First, there were hints during the campaign. Senator Obama’s stump speech called for a more equitable tax system, which begins with a tax cut for most Americans-those making $75,000 to $100,000. Then it’s paid for by possible increases for those making $200,000 to $250,000 or more. And the tax increases would include “closing loopholes.”
Not too many people paid attention until February 26, when President Obama released his budget for fiscal year 2010-which starts in October. It included a phased reduction n the value of the mortgage interest deduction and other deductions for the nation’s highest earners.
The lobbyists and trade associations started raising the alarm last spring but, with record foreclosures and sinking property values, it took some time for their message to get through to the grass roots. Now the Wall Street Journal, Washington Post and other major media outlets have weighed in with major stories and finally the real estate agent blogs are bubbling with posts about the unheard of, inconceivable possibility that the cherished mortgage interest deduction, the MID, as it’s fondly known, may soon cease to exist for a huge chunk of the upper tier of the real estate market.
Interest paid by taxpayers on their mortgages has been deductible since the birth of the modern income tax in 1894, along with interest on all other loans. As other forms of interest lost their deductible status, mortgage interest remained sacrosanct throughout the 20th Century, even as the mortgage finance industry developed and grew to make financing available to more buyers. Along with the housing GSEs (Fannie, Freddie and the Federal Home Loan Banks) and programs like the Federal Housing Administration, VA housing loans and USDA rural housing loans.
In 2006, the mortgage interest deduction cost the Federal government and saved 40.5 million taxpayers $443 billion. Some $66.5 billion in deductions went to taxpayers making more than $200,000. That’s about 15 percent of the total revenues lost to the deduction.
The Administration proposed limiting the value of the MID for upper income taxpayers by, in effect, converting the deduction to a 28% tax credit for those individuals who are currently in the 33% or 35% tax brackets. For the 2009 tax year, the 33% tax bracket starts with couples with taxable earnings of $208,850, when adjusted for personal exemptions and various deductible expenses. A taxpayer in the top bracket paying $1,000 of mortgage interest, for example, would see a tax break worth $350 reduced to $28.
Households paying income taxes at the 33% and 35% rates can currently claim deductions at those rates. Under the Obama proposal, they could deduct only 28% of the value of those payments.
With the Democrats controlling Congress, immense pressure from the stimulus programs to reduce the deficit, and public support for the ideal of homeownership waning according to some polls, the MID may be facing its greatest challenge in more than a century.

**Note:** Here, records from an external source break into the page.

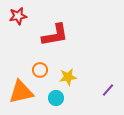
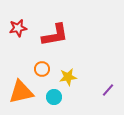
red star: moved 12 px down
orange circle: moved 2 px right, 1 px up
cyan circle: moved 2 px left, 1 px up
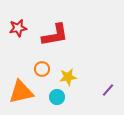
cyan circle: moved 3 px right
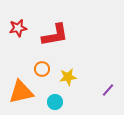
cyan circle: moved 2 px left, 5 px down
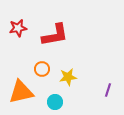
purple line: rotated 24 degrees counterclockwise
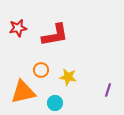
orange circle: moved 1 px left, 1 px down
yellow star: rotated 18 degrees clockwise
orange triangle: moved 2 px right
cyan circle: moved 1 px down
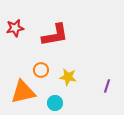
red star: moved 3 px left
purple line: moved 1 px left, 4 px up
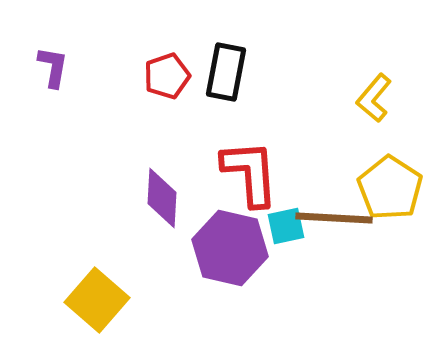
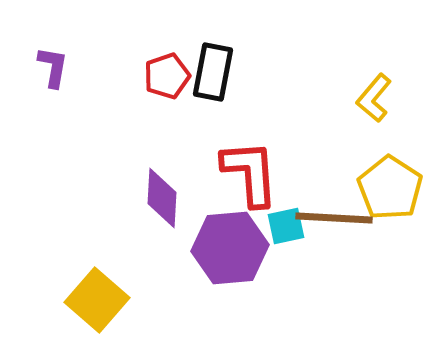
black rectangle: moved 13 px left
purple hexagon: rotated 18 degrees counterclockwise
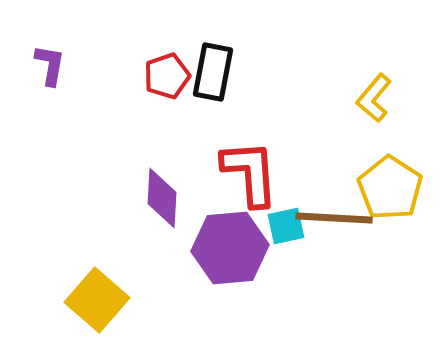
purple L-shape: moved 3 px left, 2 px up
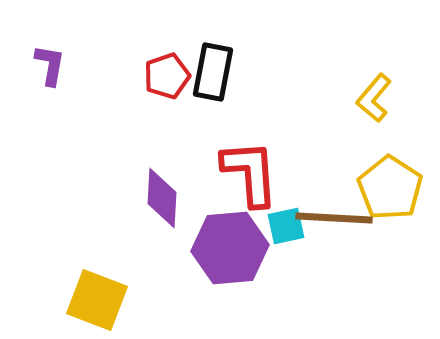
yellow square: rotated 20 degrees counterclockwise
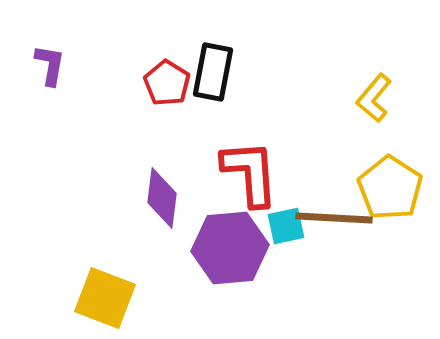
red pentagon: moved 7 px down; rotated 21 degrees counterclockwise
purple diamond: rotated 4 degrees clockwise
yellow square: moved 8 px right, 2 px up
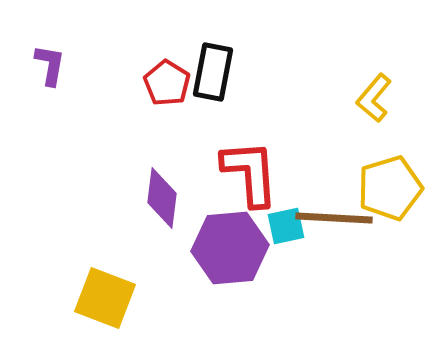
yellow pentagon: rotated 22 degrees clockwise
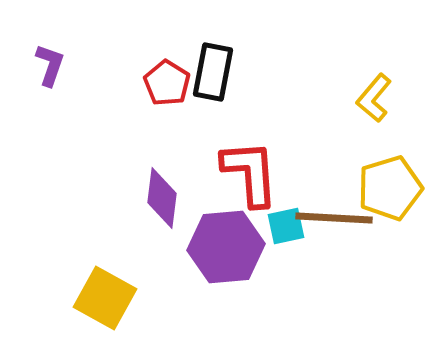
purple L-shape: rotated 9 degrees clockwise
purple hexagon: moved 4 px left, 1 px up
yellow square: rotated 8 degrees clockwise
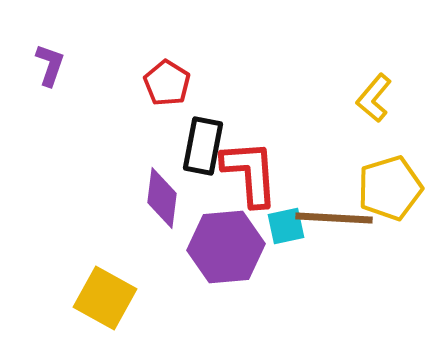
black rectangle: moved 10 px left, 74 px down
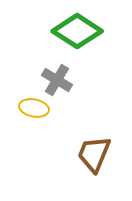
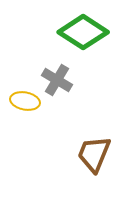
green diamond: moved 6 px right, 1 px down
yellow ellipse: moved 9 px left, 7 px up
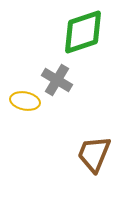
green diamond: rotated 51 degrees counterclockwise
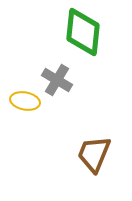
green diamond: rotated 66 degrees counterclockwise
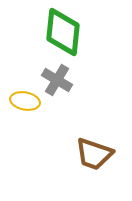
green diamond: moved 20 px left
brown trapezoid: rotated 93 degrees counterclockwise
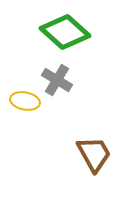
green diamond: moved 2 px right; rotated 54 degrees counterclockwise
brown trapezoid: rotated 138 degrees counterclockwise
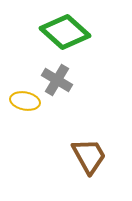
brown trapezoid: moved 5 px left, 2 px down
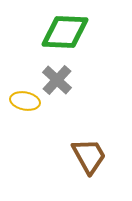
green diamond: rotated 39 degrees counterclockwise
gray cross: rotated 12 degrees clockwise
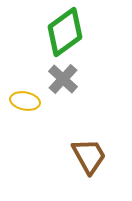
green diamond: rotated 39 degrees counterclockwise
gray cross: moved 6 px right, 1 px up
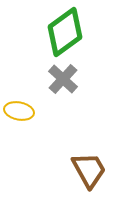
yellow ellipse: moved 6 px left, 10 px down
brown trapezoid: moved 14 px down
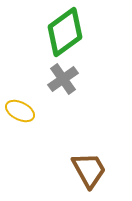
gray cross: rotated 12 degrees clockwise
yellow ellipse: moved 1 px right; rotated 16 degrees clockwise
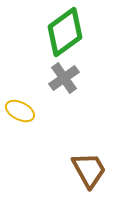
gray cross: moved 1 px right, 1 px up
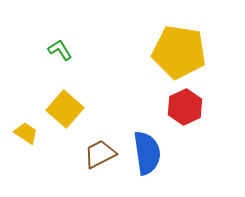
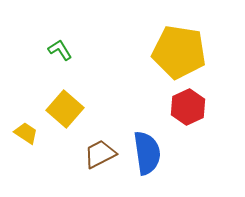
red hexagon: moved 3 px right
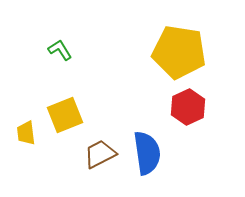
yellow square: moved 6 px down; rotated 27 degrees clockwise
yellow trapezoid: rotated 130 degrees counterclockwise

The short term odds against the Obama proposal, however, are huge. Such far-ranging policy is not set in budget resolutions. Amending the MID would require legislation that would undergo a lengthy process in both the House Ways and Means and Senate Finance Committees as well as the floors of the House and Senate. Few laws have as much enthusiastic support of 40 million taxpayers-perhaps 60 million voters.
The Administration’s strategy is clearly not to fight for a change this year but to open the debate on what has in the past been one of the hottest of hot political hot potatoes in Washington.
Is time on their side? Consider:
- Homeownership is down significantly during the housing depression, off 1.7 percentage points since its 69.1 percent peak in 2005. (see The Housing Downturn and Homeownership)
- Respected scholars like Thomas J. Sugrue writig in the Wall Street Joutnal that the American Dream is the creation of Federal subsidies that in the end have brought ruin to people who probably should never have owned a home.
- Many characterized the Obama administration’s plans to pump $4.25 billion of economic stimulus money into creating tens of thousands of federally subsidized rental units in American cities as a major shift on housing policy and an abandoning of George W. Bush’s vision of creating an “ownership society,” according to the Boston Globe.
The impact on the housing markets should the limitations on taxpayers earning over $200,000 ever be enactive are horrendous, much greater than simply removing $66 billion from the pockets of middle and upper income homeowners. NAR did a comprehensive job of estimating the wreckage it would cause to all levels of levels of house, not just upper tier, in this white paper. But numbers may not be enough.
“This is so scary that it makes any Halloween slasher movie look tame. The implications of this mess are huge and growing by the minute,” wrote Patt Fenn of Cindy Jones RE/Max Allegiance agency in Springfield, Virginia on the popular Active Rain blog.